Dans un communiqué publié sur son site web, la Banque africaine de développement (BAD) a annoncé le développement de l’une des plus grandes zones de production mondiale d’énergie solaire dans la région du Sahel. Elle précise vouloir déployer dans le Sahel «un projet électrique géant appelé Desert to Power (D2P)». Ce projet fera de cette partie du continent africain «l’une des plus grandes zones de production d’énergie solaire au monde», ajoute-t-elle dans son communiqué.

L’initiative vise à produire 10 gigawatts d’énergie afin de fournir de l’électricité à 250 millions de personnes d’ici à 2025, dont au moins 90 millions de personnes qui seront connectées au réseau électrique pour la première fois, détaille la BAD. En sus des systèmes solaires photovoltaïques domestiques individuels, le projet D2P permettra de déployer des mini-réseaux photovoltaïques et des centrales de production d’électricité captive à usage commercial et industriel.
Par ce projet, «il est également prévu de produire de l’électricité en synergie avec les programmes agricoles et hydrauliques, selon un accord des chefs d’Etat et de gouvernement du G5 Sahel en septembre 2019 à Ouagadougou», souligne le communiqué de la BAD. La même source informe que le projet D2P couvrira 11 pays allant du Sénégal, à l’ouest, à Djibouti, à l’est, et touche outre les 5 pays du G5 Sahel (Burkina Faso, Mali, Mauritanie, Niger et Tchad), Djibouti, l’Erythrée, l’Ethiopie, le Nigeria, le Sénégal et le Soudan.
Selon l’indice de vulnérabilité au changement climatique 2017, les projections estiment que la menace du changement climatique entraînera une perte annuelle équivalente de 2 à 4% du PIB dans la région du Sahel d’ici à 2040, prévient la Banque africaine de développement. Au cours de ces dernières années, les ressources de la BAD allouées au financement de l’adaptation au changement et à la résilience climatiques ont quintuplé, passant de 338 millions de dollars en 2016 à 2 milliards de dollars en 2019. «L’engagement de la Banque dans le secteur des énergies renouvelables a permis de fédérer d’importants partenaires en faveur de D2P», note la BAD.
Ainsi, la Banque européenne d’investissement, l’Agence française de développement, l’Agence internationale pour les énergies renouvelables (Irena), Power Africa (des Etats-Unis), Africa 50 et le Fonds vert pour le climat (GCF) se sont déjà engagés dans le financement et l’accompagnement de l’initiative. L’appui technique de la Banque dans le renforcement de la capacité institutionnelle nécessaire pour la gestion de la production et la distribution d’énergie solaire a également permis l’ouverture des projets au secteur privé, un important levier pour accélérer le déploiement des projets, souligne le communiqué de la BAD.
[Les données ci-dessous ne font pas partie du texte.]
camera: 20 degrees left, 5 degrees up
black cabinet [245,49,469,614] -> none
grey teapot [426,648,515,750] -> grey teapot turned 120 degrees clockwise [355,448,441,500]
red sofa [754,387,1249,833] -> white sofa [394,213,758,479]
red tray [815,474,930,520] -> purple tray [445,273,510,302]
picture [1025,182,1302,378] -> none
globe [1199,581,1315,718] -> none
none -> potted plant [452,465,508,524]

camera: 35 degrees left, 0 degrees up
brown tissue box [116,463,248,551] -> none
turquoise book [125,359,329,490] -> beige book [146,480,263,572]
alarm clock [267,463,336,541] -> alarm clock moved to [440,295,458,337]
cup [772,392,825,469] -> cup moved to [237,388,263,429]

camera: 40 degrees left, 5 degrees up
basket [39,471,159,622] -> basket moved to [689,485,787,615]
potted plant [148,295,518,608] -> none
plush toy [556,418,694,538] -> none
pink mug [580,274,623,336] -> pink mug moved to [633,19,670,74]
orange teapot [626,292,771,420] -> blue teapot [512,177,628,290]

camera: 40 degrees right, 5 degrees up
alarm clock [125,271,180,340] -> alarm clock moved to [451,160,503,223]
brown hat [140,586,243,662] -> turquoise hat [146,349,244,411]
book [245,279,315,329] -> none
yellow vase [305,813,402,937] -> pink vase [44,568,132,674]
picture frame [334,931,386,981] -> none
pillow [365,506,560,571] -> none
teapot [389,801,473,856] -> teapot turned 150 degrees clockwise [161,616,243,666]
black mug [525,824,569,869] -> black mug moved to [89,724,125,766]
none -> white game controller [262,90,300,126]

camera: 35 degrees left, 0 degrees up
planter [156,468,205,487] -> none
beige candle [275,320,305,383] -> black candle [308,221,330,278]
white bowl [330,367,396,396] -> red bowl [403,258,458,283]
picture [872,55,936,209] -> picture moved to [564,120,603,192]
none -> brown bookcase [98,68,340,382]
Outre une résilience accrue face au changement climatique, l’initiative D2P permettra un meilleur taux d’accès à l’électricité dans la région et stimulera le développement économique et social et des innovations dans le domaine de la santé, dans des pays du Sahel à faible revenu. L’initiative D2P permettra de stimuler également la réalisation d’au moins quatre des cinq piliers stratégiques High 5 de la Banque : «éclairer l’Afrique et l’alimenter en énergie», «industrialiser l’Afrique», «intégrer l’Afrique» et «améliorer la qualité de vie des populations en Afrique».